Mauro Vieira conversou com os editores da CEBRI-Revista
Mauro Vieira. Fonte: Gabinete do Ministro das Relações Exteriores.

Nascido em Niterói, RJ, Mauro Vieira graduou-se em Direito pela Universidade Federal Fluminense (1973) e Diplomacia pelo Instituto Rio Branco (1974), além de doutorado honoris causa em Letras pela Universidade de Georgetown, em Washington DC (2014).

No Ministério das Relações Exteriores, o embaixador Vieira atuou como coordenador de Atos Internacionais; assessor do secretário-geral; assessor do ministro das Relações Exteriores; chefe de gabinete do secretário-geral; e chefe de gabinete do ministro das Relações Exteriores.

O embaixador Vieira também trabalhou no Ministério da Ciência e Tecnologia, como secretário-geral adjunto de Ciência e Tecnologia, e no Ministério da Previdência e Assistência Social, como secretário nacional de Administração do Instituto de Previdência Social.

No exterior, atuou como segundo-secretário da embaixada do Brasil em Washington D.C. (1978-1982); na Missão Permanente do Brasil junto à Associação Latino-Americana de Integração (ALADI), em Montevidéu (1982-1985), como primeiro-secretário; na embaixada do Brasil na Cidade do México (1990-1992), como conselheiro; e na embaixada do Brasil em Paris (1995-1999), como ministro conselheiro.

Foi embaixador do Brasil na Argentina (2004-2010); embaixador do Brasil nos Estados Unidos da América (2010-2015); representante permanente do Brasil nas Nações Unidas em Nova York (2016-2020) e embaixador do Brasil na Croácia (2020-2022). Foi ministro das Relações Exteriores do Brasil entre 2015 e 2016.

#### Material da tarefa

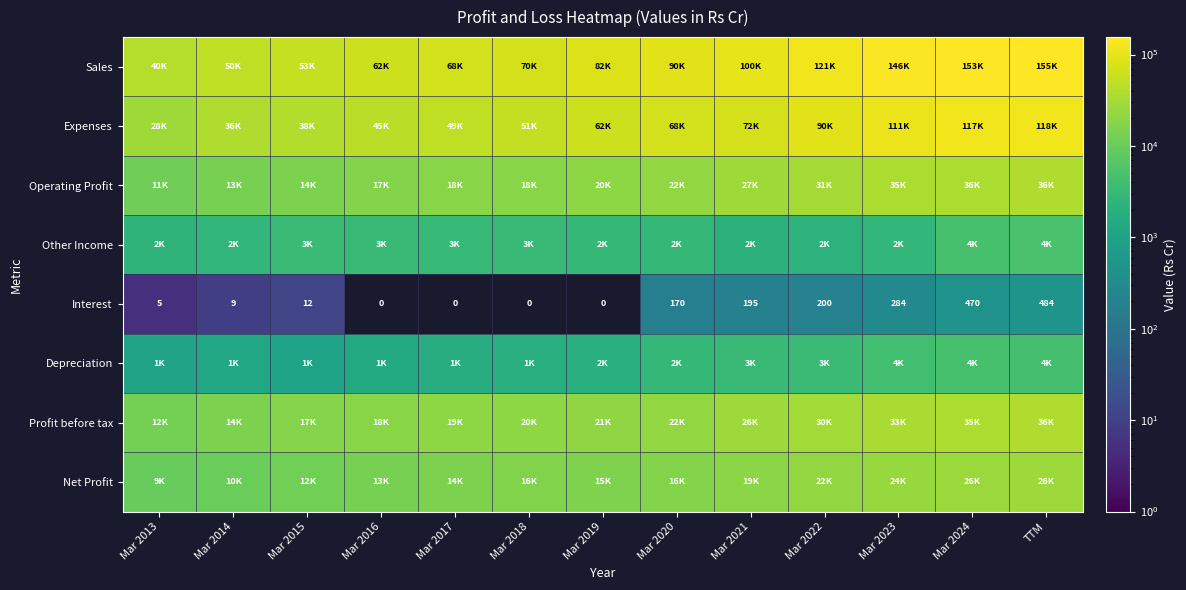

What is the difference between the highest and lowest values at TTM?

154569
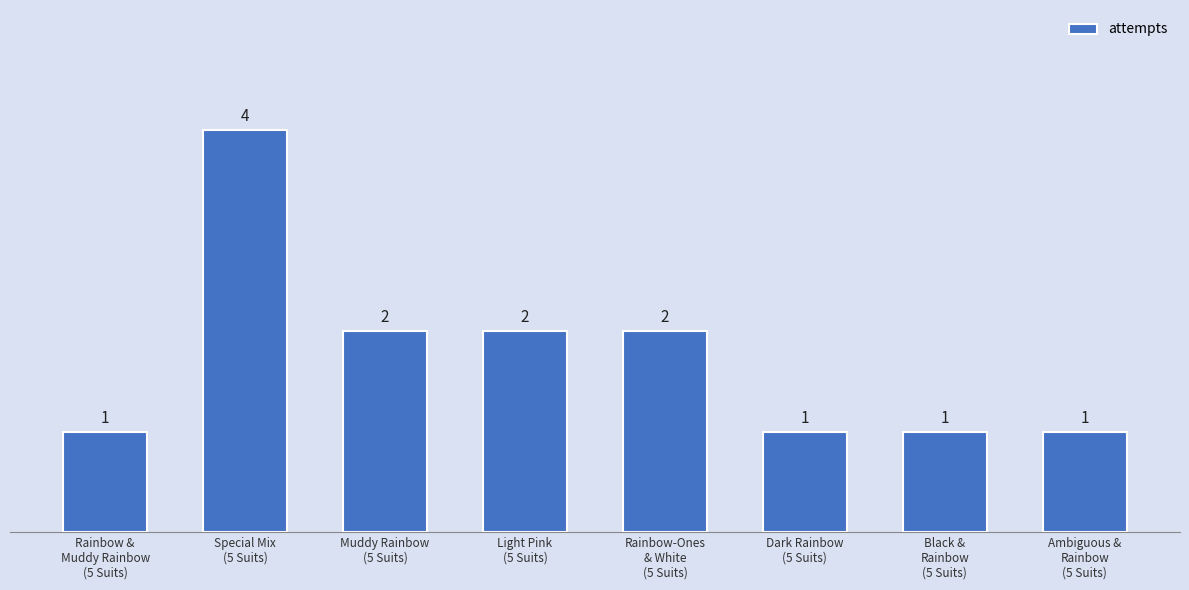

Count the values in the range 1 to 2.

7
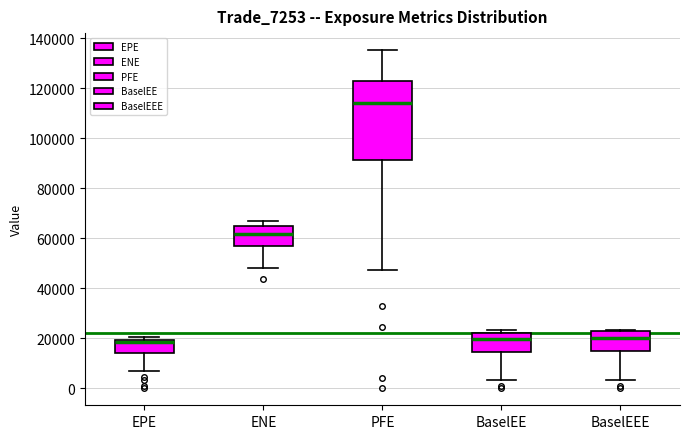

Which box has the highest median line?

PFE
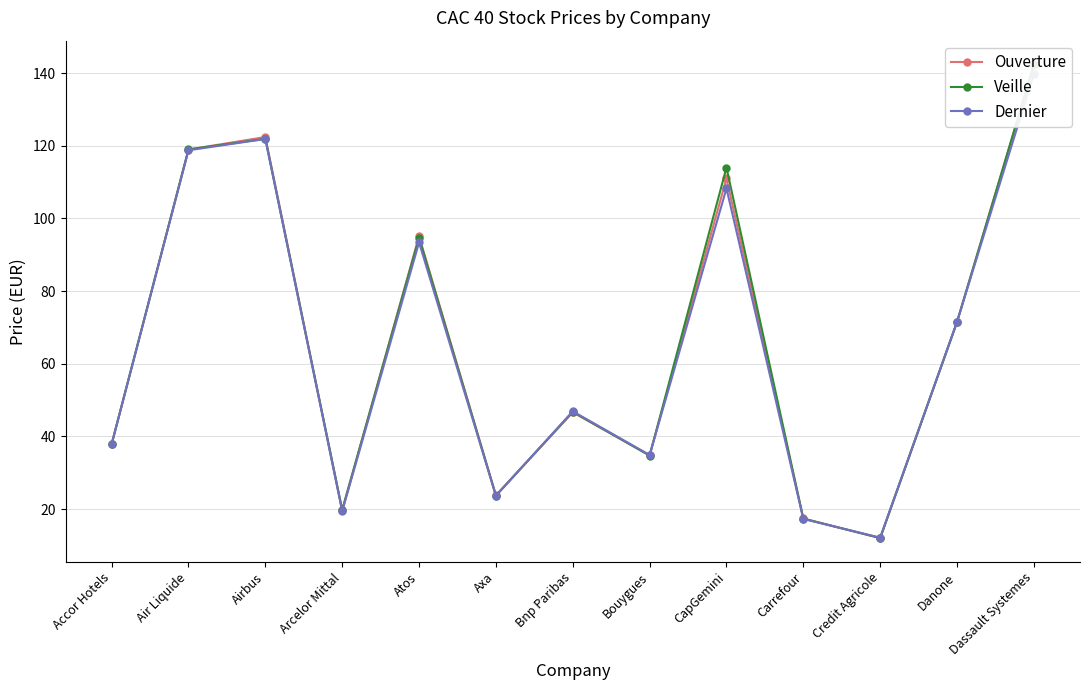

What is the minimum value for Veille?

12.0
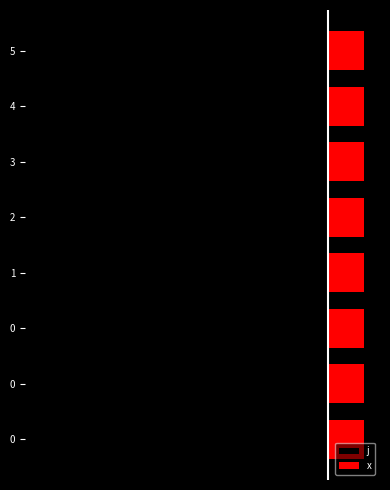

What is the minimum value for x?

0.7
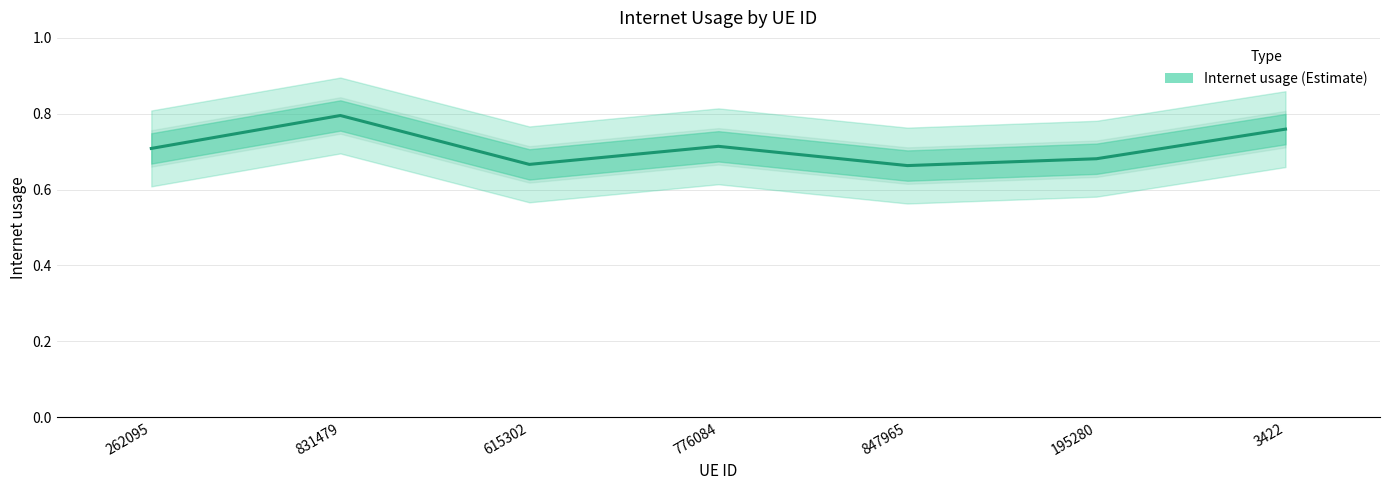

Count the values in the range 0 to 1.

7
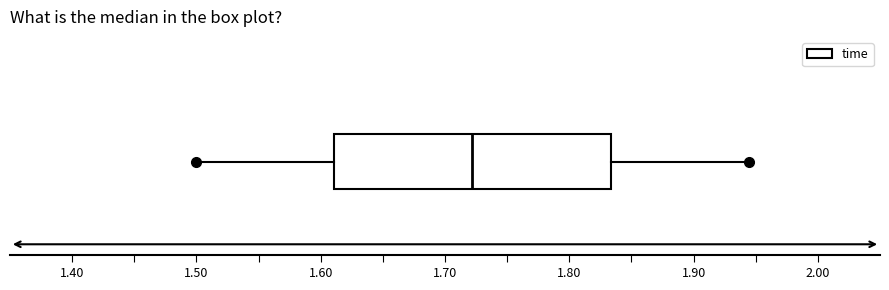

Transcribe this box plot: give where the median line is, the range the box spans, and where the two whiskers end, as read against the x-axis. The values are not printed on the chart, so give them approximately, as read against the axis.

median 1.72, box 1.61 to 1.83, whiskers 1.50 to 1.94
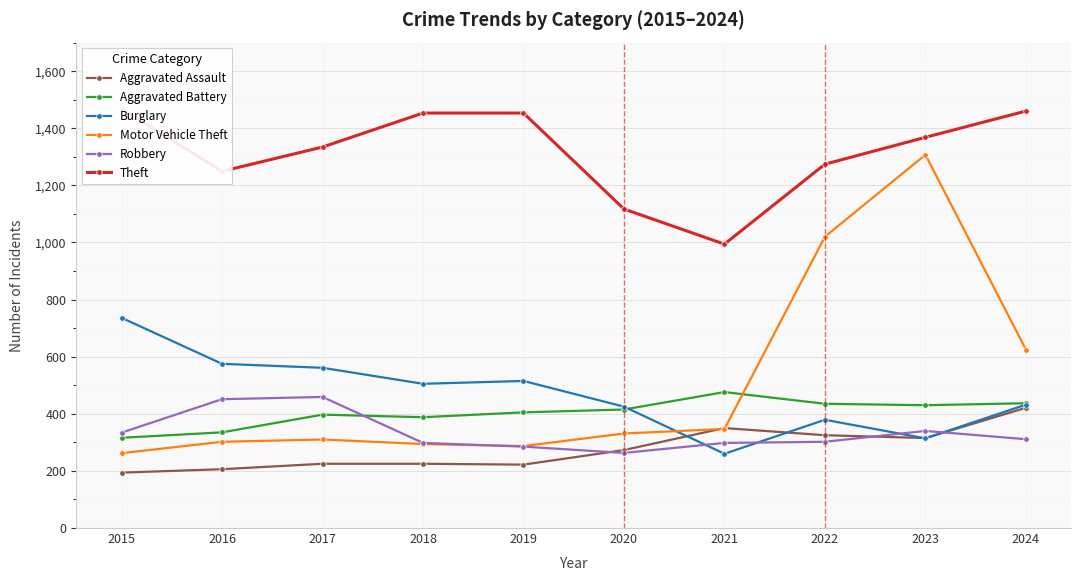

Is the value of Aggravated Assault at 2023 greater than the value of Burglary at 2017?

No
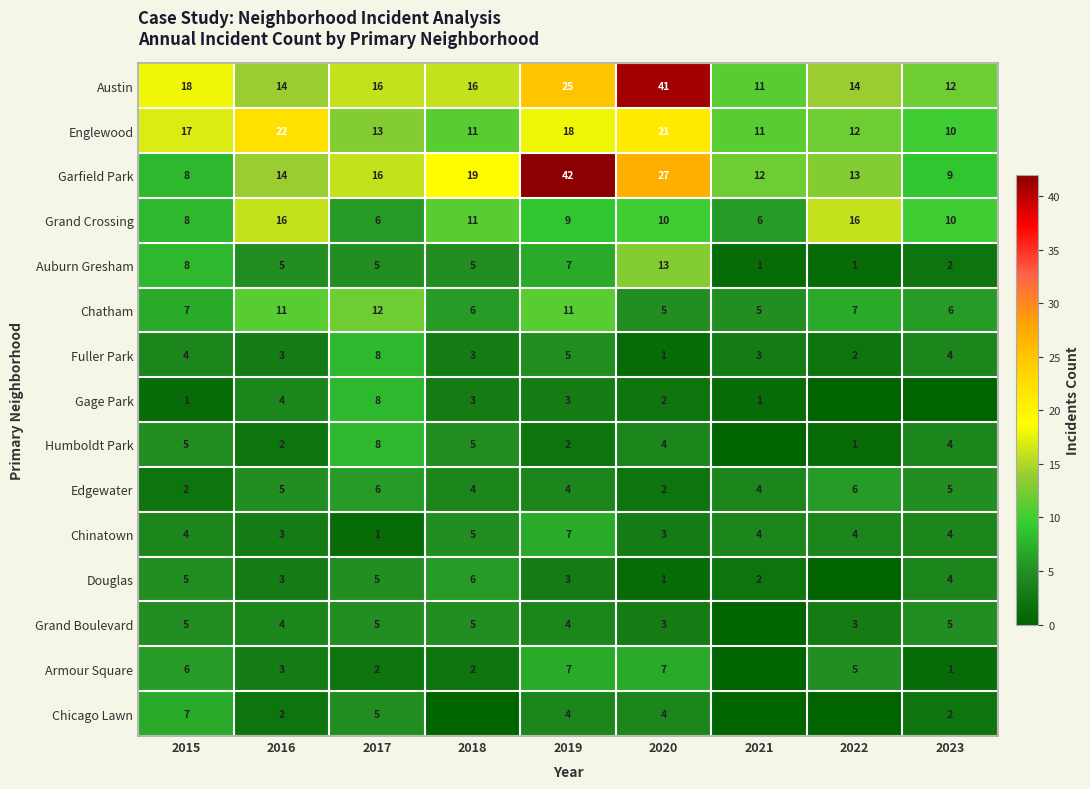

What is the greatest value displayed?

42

#### Tarefa 1
Repita as linhas da listagem desde a linha com "Which box has the highest median line?" até o fim da listagem, incluindo as duas pontas. Deixe as imagens de fora.
#### Tarefa 2
Retome o texto sobre a carreira do embaixador Mauro Vieira logo depois da última frase.

#### Resposta 1
Which box has the highest median line?

PFE

What is the minimum value for Veille?

12.0

What is the minimum value for x?

0.7

Count the values in the range 0 to 1.

7

Transcribe this box plot: give where the median line is, the range the box spans, and where the two whiskers end, as read against the x-axis. The values are not printed on the chart, so give them approximately, as read against the axis.

median 1.72, box 1.61 to 1.83, whiskers 1.50 to 1.94

Is the value of Aggravated Assault at 2023 greater than the value of Burglary at 2017?

No

What is the greatest value displayed?

42

#### Resposta 2
Foi indicado pelo presidente Luiz Inácio Lula da Silva para desempenhar a função de ministro das Relações Exteriores do Brasil, a partir de 1º de janeiro de 2023. (Fonte: Itamaraty).  

Seguem trechos da entrevista concedida por escrito aos editores da CEBRI-Revista. 

 

Em seu discurso de posse, Vossa Excelência sustentou que a ideologia da política externa para a América do Sul seria a “ideologia da integração”. No entanto, em recente viagem de Lula à Argentina e Uruguai, o governo uruguaio reforçou o interesse de negociar um acordo de livre-comércio em separado com a China, o que é proibido pelas regras do Mercosul. É possível que a paralisação do Mercosul tenha forçado os países menores a buscar outras alternativas. Como Vossa Excelência enxerga a posição uruguaia e como evitar que Montevidéu se veja forçada a escolher entre Mercosul e China?

Mauro Vieira: Ao falar em “ideologia da integração”, busquei retomar princípios caros à política externa brasileira que foram deixados de lado nos últimos anos, é disso que se trata. Esses fundamentos foram substituídos, na gestão anterior, por retórica agressiva e por atitudes até infantis em relação a países cujos governantes tinham orientação política e ideológica distinta à do governo anterior. A integração é o objetivo prioritário, e eventuais divergências devem ser tratadas por meio da política e da diplomacia. O sectarismo que testemunhamos nos últimos anos representa a negação da diplomacia, é a antidiplomacia e nada tem a ver com a tradição brasileira. A integração, o foco no interesse nacional e o diálogo com os parceiros voltam, portanto, a ser elementos prioritários da política externa brasileira.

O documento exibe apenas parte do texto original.